Do the lag spikes/FPS drops only happen in online gaming? If so, it could be the Internet connection (either on your end or on the server's end) that causes those lags/drops.
Also, as pointed out by the others, you have a very powerful system. And you're not going to see any real performance upgrades by switching to a core i7 chip, or even moving from your Skylake chip to a Kaby Lake chip:
-- Battlefield 4 (http://www.techspot.com/review/734-battlefield-4-benchmarks/page6.html): the game is over 3 years old now, but back then there was not only little to no performance differences between the core i5 & core i7 chips, there were little to no performance differences between the Ivy Bridge & Haswell chips, & that was with the chips running from 3.3 to 3.6GHz. Not to mention that an Ivy Bridge core i3 (i3-3220) was able to hang with those chips. Basically, just about any 2C/4T or better CPU with over 3GHz per core will max out that game.
-- Battlefield 1 (http://www.techspot.com/review/1267-battlefield-1-benchmarks/page4.html): obviously a much newer game, & their CPU testing was limited due to EA Origin's "hardware change" issues. However, when the "better" core i7 (with a faster clock speed to boot) puts in the same performance as your core i5 (with the only difference being better minimum FPS on DX12), you're not going to see improvement either.
-- For Honor (http://www.techspot.com/review/1333-for-honor-benchmarks/page3.html): only 1 of the 3 that there were "measurable" improvement in your FPS by going from the i5-6600K to an i7-6700K. However...the problem is that the performance increase was very, very small (~5% for minimum FPS, ~3% for average FPS), & at 1080p your performance is dramatically held back by your GTX 1060 anyway (http://www.techspot.com/review/1333-for-honor-benchmarks/).

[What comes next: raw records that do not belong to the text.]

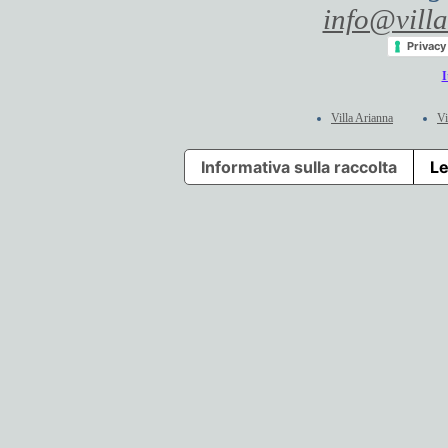
info@villa
Privacy
I
Villa Arianna
Vi
Informativa sulla raccolta
Le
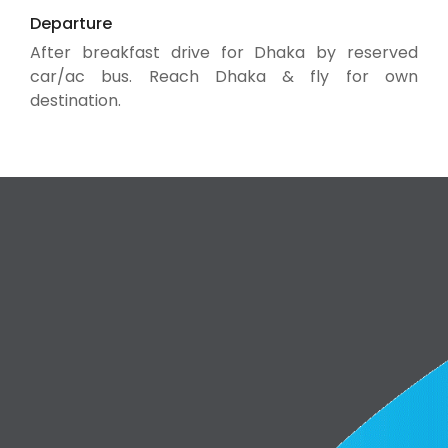
Departure
After breakfast drive for Dhaka by reserved
car/ac bus. Reach Dhaka & fly for own
destination.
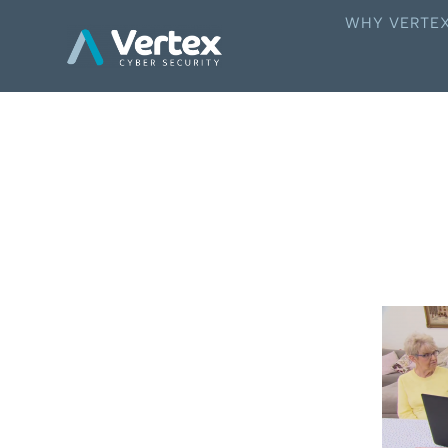
WHY VERTE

Can't speak to CS:GO's performance, but even though it's supposedly a CPU-bound game I'm betting that your GTX 1060 would hold you back from super high FPS anyway. So what it comes back to is either a) these spikes/FPS drops are due to the connection to the server (which you can maybe work on if it's on your end, but not much you can do if it's on your ISP's end or on the server's end), or b) the spikes/drops are happening because your CPU and/or GPU is getting thermally throttled (in which case you should monitor their temperatures while gaming & idling to see if any temperature spikes match up with the lag spikes/FPS drops).